Cookie: Cookie and her daughter, Amber, live across the hall from Charley. Cookie is her best friend and they work together. Charley does field work while Cookie does the research. They bonded over their love of coffee. Cookie worries about Charley after she stops sleeping, due to Reyes invading her dreams. She does her best to help her in any way. She knows all about Charley's abilities and about Reyes.

Gemma: Gemma is Charley's older sister. The two of them were in competition when they were at university. They are almost estranged and rarely speak. Gemma knows that Charley can see and speak to the dead and is aware of the fact she is the Grim Reaper but hides it. Gemma gets along with her stepmother while Charley doesn't.

Denise: Denise is Charley's stepmother and finds Charley to be an embarrassment. She has never accepted Charley's abilities and hates to be around her.

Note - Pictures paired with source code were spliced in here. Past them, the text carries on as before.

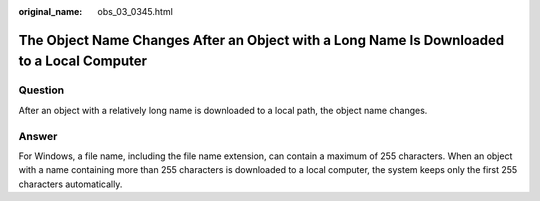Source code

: :original_name: obs_03_0345.html

.. _obs_03_0345:

The Object Name Changes After an Object with a Long Name Is Downloaded to a Local Computer
==========================================================================================

Question
--------

After an object with a relatively long name is downloaded to a local path, the object name changes.

Answer
------

For Windows, a file name, including the file name extension, can contain a maximum of 255 characters. When an object with a name containing more than 255 characters is downloaded to a local computer, the system keeps only the first 255 characters automatically.
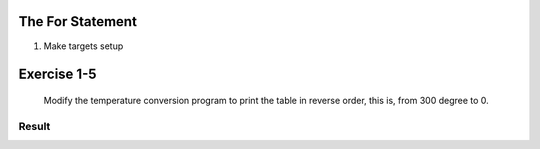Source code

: The For Statement
-----------------

1. Make targets setup

Exercise 1-5
------------
   Modify the temperature conversion program to print the table in reverse order, this is, from 300 degree to 0.

Result
^^^^^^
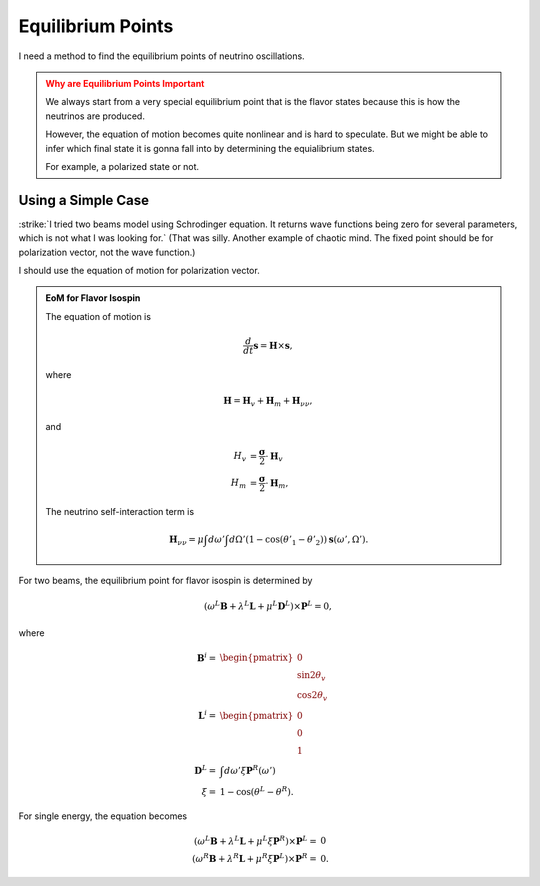 Equilibrium Points
================================

I need a method to find the equilibrium points of neutrino oscillations.

.. admonition:: Why are Equilibrium Points Important
   :class: warning

   We always start from a very special equilibrium point that is the flavor states because this is how the neutrinos are produced.

   However, the equation of motion becomes quite nonlinear and is hard to speculate. But we might be able to infer which final state it is gonna fall into by determining the equialibrium states.

   For example, a polarized state or not.


Using a Simple Case
--------------------


:strike:`I tried two beams model using Schrodinger equation. It returns wave functions being zero for several parameters, which is not what I was looking for.` (That was silly. Another example of chaotic mind. The fixed point should be for polarization vector, not the wave function.)


I should use the equation of motion for polarization vector.

.. admonition:: EoM for Flavor Isospin
   :class: note

   The equation of motion is

   .. math::
      \frac{d}{dt} \mathbf s = \mathbf H \times \mathbf s,

   where

   .. math::
      \mathbf H = \mathbf H_v + \mathbf H_m + \mathbf H_{\nu\nu},

   and

   .. math::
      H_v &= \frac{\boldsymbol{\sigma}}{2} \cdot \mathbf H_v \\
      H_m &= \frac{\boldsymbol{\sigma}}{2} \cdot \mathbf H_m,

   The neutrino self-interaction term is

   .. math::
      \mathbf H_{\nu\nu} = \mu  \int d\omega' \int d\Omega' (1-\cos(\theta'_1 - \theta'_2)) \mathbf s(\omega',\Omega').


For two beams, the equilibrium point for flavor isospin is determined by

.. math::
   ( \omega^L \mathbf B + \lambda^L \mathbf L + \mu^L \mathbf D^L ) \times \mathbf P^L = 0,

where

.. math::
   \mathbf B^i =& \begin{pmatrix}
   0 \\
   \sin 2\theta_v \\
   \cos 2\theta_v
   \end{pmatrix}\\
   \mathbf L^i =& \begin{pmatrix}
   0 \\
   0 \\
   1
   \end{pmatrix}\\
   \mathbf D^L =& \int d\omega' \xi \mathbf P^R (\omega')\\
   \xi =& 1 - \cos(\theta^L -\theta^R).


For single energy, the equation becomes

.. math::
   ( \omega^L \mathbf B + \lambda^L \mathbf L + \mu^L \xi \mathbf P^R ) \times \mathbf P^L =& 0 \\
   ( \omega^R \mathbf B + \lambda^R \mathbf L + \mu^R \xi \mathbf P^L ) \times \mathbf P^R =& 0.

Uncle Bob: Charley is close to her Uncle who she regularly helps on cases as long as he returns the favour. He has access to things that one would need a police clearance to get. He loves her, stands by her, fears for her, and supports her whenever she needs it. When her father tells her to quit her job, her Uncle Bob stands by her side and promises to talk to him.

Garret Swopes: Garret was told of Charley's abilities by Uncle Bob one night when he was drunk. Garret had a hard time coming to terms with the idea. He dislikes Reyes and his involvement with Charley, just as Reyes hates Garret's involvement. He becomes a close friend to Charley and often helps her when she needs it, and even when she doesn't want it.

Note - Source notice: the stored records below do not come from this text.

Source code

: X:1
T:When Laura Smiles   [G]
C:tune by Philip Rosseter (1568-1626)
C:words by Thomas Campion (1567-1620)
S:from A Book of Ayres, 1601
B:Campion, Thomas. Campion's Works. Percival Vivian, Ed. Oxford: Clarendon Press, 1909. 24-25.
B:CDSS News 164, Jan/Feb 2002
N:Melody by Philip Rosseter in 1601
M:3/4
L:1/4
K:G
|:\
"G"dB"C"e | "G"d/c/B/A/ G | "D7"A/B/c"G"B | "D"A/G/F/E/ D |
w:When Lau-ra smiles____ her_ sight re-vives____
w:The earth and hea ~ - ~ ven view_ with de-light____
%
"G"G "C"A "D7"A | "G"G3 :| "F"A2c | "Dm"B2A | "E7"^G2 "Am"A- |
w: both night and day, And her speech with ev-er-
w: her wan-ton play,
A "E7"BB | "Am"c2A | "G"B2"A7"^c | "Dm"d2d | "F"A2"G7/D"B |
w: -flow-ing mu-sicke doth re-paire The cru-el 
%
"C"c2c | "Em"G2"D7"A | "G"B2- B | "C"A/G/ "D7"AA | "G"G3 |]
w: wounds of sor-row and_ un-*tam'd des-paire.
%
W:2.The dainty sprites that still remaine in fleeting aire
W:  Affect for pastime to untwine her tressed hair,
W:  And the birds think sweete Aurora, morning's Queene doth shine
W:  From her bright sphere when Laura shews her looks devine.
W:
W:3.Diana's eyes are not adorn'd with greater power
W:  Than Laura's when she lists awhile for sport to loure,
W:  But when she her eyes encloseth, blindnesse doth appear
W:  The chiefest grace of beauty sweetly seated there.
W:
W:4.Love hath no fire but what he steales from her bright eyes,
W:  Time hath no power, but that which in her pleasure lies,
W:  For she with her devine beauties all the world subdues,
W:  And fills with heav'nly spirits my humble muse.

Angel: Angel is a 13yr old ghost Charley met on the same night as Reyes. Angel was killed trying to stop a drive by shooting and works for Charley by tailing the suspects. In return, Charley sends the money he would have earned to his mother. He keeps trying to see Charley naked.

Rocket: A ghost who has the uncanny ability to know the names of every person who has died. He lives in an asylum and even though he is old his personality is that of a big kid. He enjoys pretending to scare Charley and gets excited whenever she mentions names. He has a younger sister named Blue, who died when she was little.

==Bibliography==

===Charley Davidson series===
- First Grave on the Right, St. Martin's Press, 2011
- Second Grave on the Left, St. Martin's Press, 2011
- Third Grave Dead Ahead, St. Martin's Press, 2012
- Fourth Grave Beneath My Feet, St. Martin's Press, 2012
- Fifth Grave Past The Light, St. Martin's Press, 2013
- Sixth Grave on the Edge, St. Martin's Press, 2014
- Seventh Grave and No Body, St. Martin's Press, 2014
- Eighth Grave after Dark, St. Martin's Press, May 19, 2015
- The Dirt on Ninth Grave, St. Martin's Press, Jan 5, 2016
- The Curse of Tenth Grave, St. Martin's Press, Jun 28, 2016
- Eleventh Grave in Moonlight, St. Martin's Press, Jun 27, 2017
- The Trouble with Twelfth Grave, St. Martin's Press, Oct 31, 2017
- Summoned to Thirteenth Grave, St. Martin's Press, Jan 15, 2019

===Darklight Trilogy===
- Death and the Girl Next Door, St. Martin's Press, 2012
- Death, Doom and Detention, St. Martin's Press, 2013
- Death and the Girl He Loves, St. Martin's Press, 2013

=== Sunshine Vicram series ===
- A Bad Day for Sunshine, St. Martin's Press, 2020
- A Good Day for Chardonnay, St. Martin's Press, 2021
- A Hard Day for a Hangover, St. Martin's Press, 2022

=== Betwixt & Between series ===
- Betwixt, 2020
- Bewitched, 2021
- Beguiled, 2021
- Moonlight and Magic, 2022

=== Reyes Alexander Farrow ===
Brighter Than the Sun, St. Martin's Press, 2015

==Awards and reception==
- 2012 - Romance Writers of America RITA Award, Best First Book – First Grave on the Right

The manuscript of First Grave on the Right won the 2009 Golden Heart Award for Best Paranormal Romance from Romance Writers of America, an award for manuscripts by unpublished authors. Third Grave Dead Ahead was on The New York Times Best Seller list. Jones has won numerous other awards for her work, including a Rebecca, two Hold Medallions, and a Daphne du Maurier.